In Ableton, I did play with adjusting velocity/pressure curves, and found settings I preferred.
however this is not optimal for 2 reasons:
a) we want it standalone !
b) ableton can only map 0-127 to 0-127, it cannot use the higher resolution of the sensors
(I do want to do some tests via the API, to look at how this might feel when using direct sensor data)

(I assume by template here, you mean elements)

perhaps you could define each ‘pad’ as an separate element, for many elements types you can have up to 48 elements - so Id have thought for drum pads that would be sufficient.
@keymanpal documented this here

you can resize the key elements (as you can any element)
I find that with 3 wide (rather than the default 4) , the spacing is very similar to a conventional keyboard.
though there are some limitations with touch spacing, as I mentioned in [this post]
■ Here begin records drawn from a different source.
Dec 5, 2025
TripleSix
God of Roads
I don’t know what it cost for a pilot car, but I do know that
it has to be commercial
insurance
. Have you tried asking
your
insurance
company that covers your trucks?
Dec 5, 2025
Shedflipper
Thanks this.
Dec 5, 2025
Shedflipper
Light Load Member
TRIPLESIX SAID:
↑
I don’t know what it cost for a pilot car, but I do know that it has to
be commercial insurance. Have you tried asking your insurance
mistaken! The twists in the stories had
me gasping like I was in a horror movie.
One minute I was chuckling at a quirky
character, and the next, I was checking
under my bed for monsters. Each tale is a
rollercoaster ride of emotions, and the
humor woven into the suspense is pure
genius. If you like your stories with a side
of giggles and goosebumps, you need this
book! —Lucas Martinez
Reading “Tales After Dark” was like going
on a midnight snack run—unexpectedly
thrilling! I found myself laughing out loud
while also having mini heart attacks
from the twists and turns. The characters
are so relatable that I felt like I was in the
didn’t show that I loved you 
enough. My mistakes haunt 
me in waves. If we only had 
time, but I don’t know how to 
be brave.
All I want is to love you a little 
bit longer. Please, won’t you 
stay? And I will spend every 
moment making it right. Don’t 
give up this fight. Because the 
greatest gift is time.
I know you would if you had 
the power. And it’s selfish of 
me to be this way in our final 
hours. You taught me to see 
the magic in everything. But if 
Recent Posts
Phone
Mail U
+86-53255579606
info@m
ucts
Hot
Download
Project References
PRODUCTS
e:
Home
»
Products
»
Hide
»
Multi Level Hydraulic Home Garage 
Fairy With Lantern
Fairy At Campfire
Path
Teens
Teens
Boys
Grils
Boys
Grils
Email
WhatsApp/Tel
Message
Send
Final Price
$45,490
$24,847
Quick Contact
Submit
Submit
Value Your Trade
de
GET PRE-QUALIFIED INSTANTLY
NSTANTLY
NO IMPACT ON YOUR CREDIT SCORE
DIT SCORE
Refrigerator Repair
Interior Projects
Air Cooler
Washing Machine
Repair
(Firmware - feature requests - #2 by thetechnobear) .

I do think this is the best approach for arbitrary key-mappings, since the nice thing about drumpad/keypad
is that you do NOT have to do every key, which would be laborious to do (for musical mappings)

however, I don’t think any flat surface is going to feel/play like a piano surface, due to having very little travel - so I tend to use the isomorphic layouts… though like having the piano layout available.
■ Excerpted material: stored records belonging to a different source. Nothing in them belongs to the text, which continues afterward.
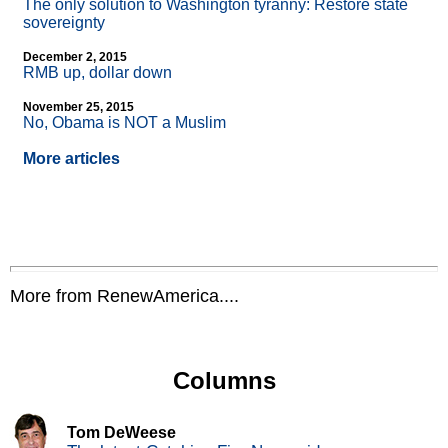
The only solution to Washington tyranny: Restore state
sovereignty
December 2, 2015
RMB up, dollar down
November 25, 2015
No, Obama is NOT a Muslim
More articles
More from RenewAmerica....
Columns
Tom DeWeese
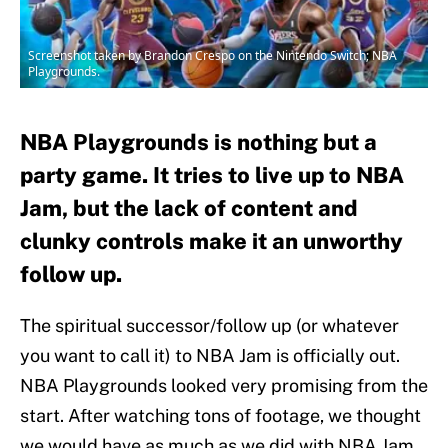
Screenshot taken by Brandon Crespo on the Nintendo Switch; NBA
Playgrounds.
NBA Playgrounds is nothing but a
party game. It tries to live up to NBA
Jam, but the lack of content and
clunky controls make it an unworthy
follow up.
The spiritual successor/follow up (or whatever
you want to call it) to NBA Jam is officially out.
NBA Playgrounds looked very promising from the
start. After watching tons of footage, we thought
we would have as much as we did with NBA Jam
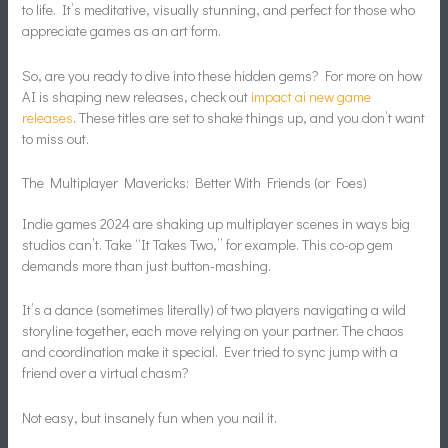
to life. It’s meditative, visually stunning, and perfect for those who
appreciate games as an art form.
So, are you ready to dive into these hidden gems? For more on how
AI is shaping new releases, check out
impact ai new game
releases
. These titles are set to shake things up, and you don’t want
to miss out.
The Multiplayer Mavericks: Better With Friends (or Foes)
Indie games 2024 are shaking up multiplayer scenes in ways big
studios can’t. Take “It Takes Two,” for example. This co-op gem
demands more than just button-mashing.
It’s a dance (sometimes literally) of two players navigating a wild
storyline together, each move relying on your partner. The chaos
and coordination make it special. Ever tried to sync jump with a
friend over a virtual chasm?
Not easy, but insanely fun when you nail it.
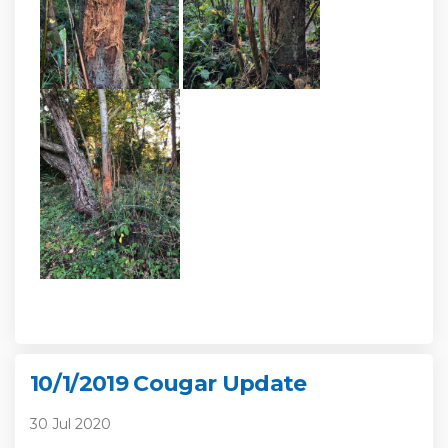
10/1/2019 Cougar Update
30 Jul 2020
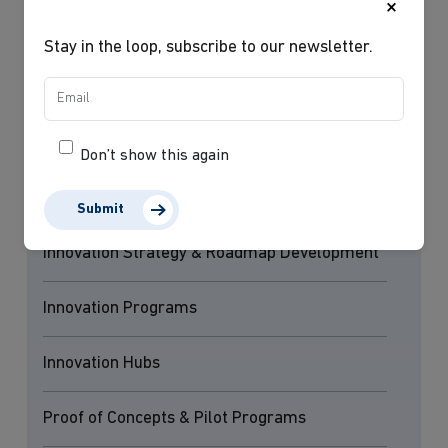
×
robust, scalable, and ready for successful deployment.
Stay in the loop, subscribe to our newsletter.
Our services
Don’t show this again
Innovation Readiness & Maturity Assessments
Submit
Innovation Strategy & Roadmap Development
Innovation Programs
Innovation Hubs
Proof of Concepts & Pilot Programs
this is the kind of thing, Id recommend having a chat with @embodme about - perhaps something that can be improved.

I think we should remember that this is version 1.0… I think its easy to forget, that the Linnstrument firmware has been improved (dramatically) over many iterations and years… when the first firmware was released it didn’t feel anywhere near as good as it does now, nor have many of the features that now exist.
this is a testament to the amount of work Geert put in over the years to keep on improving it.

… will Embodme have the same commitment to the Erae Touch, we simply don’t know, much to early to say, so we need to give them our feedback and give them some time to improve things :slight_smile:

I personally think as a v1, its remarkably stable/useable - and with some minor improvements can be fantastic.
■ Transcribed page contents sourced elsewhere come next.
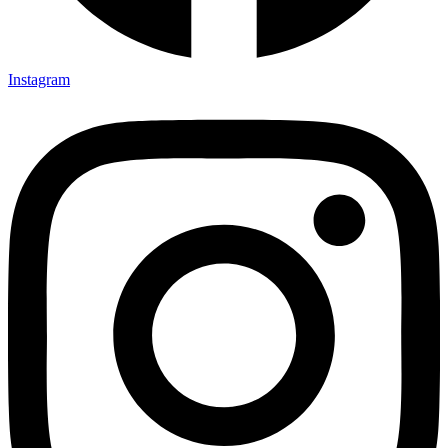
Instagram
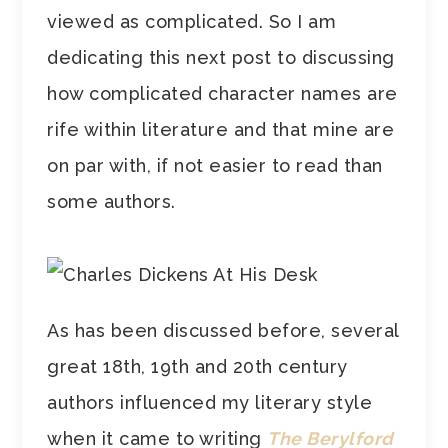
viewed as complicated. So I am
dedicating this next post to discussing
how complicated character names are
rife within literature and that mine are
on par with, if not easier to read than
some authors.
As has been discussed before, several
great 18th, 19th and 20th century
authors influenced my literary style
when it came to writing
The Berylford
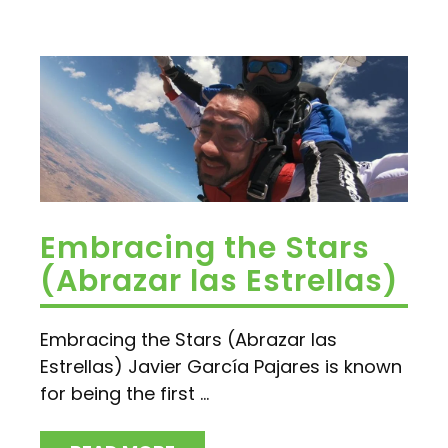
Embracing the Stars
(Abrazar las Estrellas)
Embracing the Stars (Abrazar las
Estrellas) Javier García Pajares is known
for being the first ...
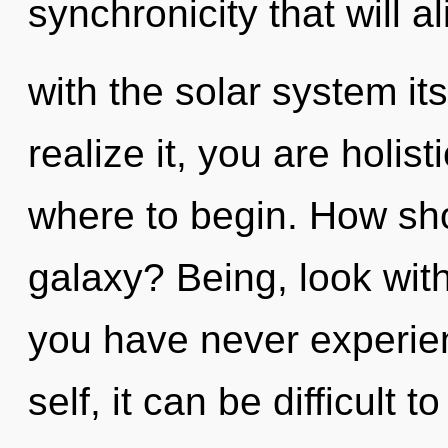
synchronicity that will a
with the solar system it
realize it, you are holist
where to begin. How sho
galaxy? Being, look wit
you have never experien
self, it can be difficult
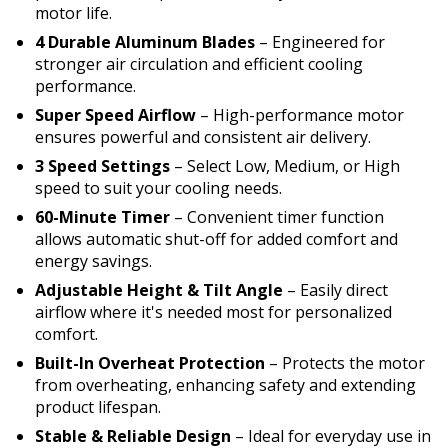
motor life.
4 Durable Aluminum Blades
– Engineered for
stronger air circulation and efficient cooling
performance.
Super Speed Airflow
– High-performance motor
ensures powerful and consistent air delivery.
3 Speed Settings
– Select Low, Medium, or High
speed to suit your cooling needs.
60-Minute Timer
– Convenient timer function
allows automatic shut-off for added comfort and
energy savings.
Adjustable Height & Tilt Angle
– Easily direct
airflow where it's needed most for personalized
comfort.
Built-In Overheat Protection
– Protects the motor
from overheating, enhancing safety and extending
product lifespan.
Stable & Reliable Design
– Ideal for everyday use in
Overall, I really do hope @embodme engage with its community.
many of us here, have seen many MPE controllers come n’ go, and too many that are very promising, but that have a few quirks that get in the way of the playing experience.

the Linnstrument is a good example, where they really wanted to get it right… and continued to ‘polish’ it, to become the best experience it could be … and as a result, still today has a really good reputation, and is a controller many will still recommend.
Id love to see @embodme follow this example!


I totally agree. I’m close to the point where I could sell off my Zendrums (well, all but one, to be safe) and be covered by one or perhaps a second Erae Touch. The playing feel really is that close, and as I keep jamming on it, I’m more and more convinced it’s just a matter of adapting my technique. The big selling point is that Zendrum’s firmware limits it to 30 triggers (25 on my goto), but my current Erae Touch drum setup is 5 x 8. I really, really prefer a 100% symmetric setup, but the redundancy forces sacrificing some desirable kit pieces and articulations. 5 x 8 = 40 gets me close; if I can adapt to 6 x 8, that would pretty much be the dream.

My other concern is Embodme’s level of commitment. I hesitate to go all in if the device’s life cycle is less than mine. With Zendrum, on the other hand, it’s not built like a tank so much as tanks are built like it. Proven over a 25-year history, I’m confident that its more straightforward construction will stay repairable beyond the life cycle of the one guy who makes them. I have the same concern with Lumatone. In the feature request thread, you make a strong case for microtonality, which I’ve effectively given up playing on a live instrument that’s properly playable (isomorphic layout with a good feel). The Lumatone is the last, best hope, but I’m super-hesitant to spend so much (shipping and customs increases the cost by almost 1/3) on a device with a boatload of physical mechanisms that will surely need servicing at some point.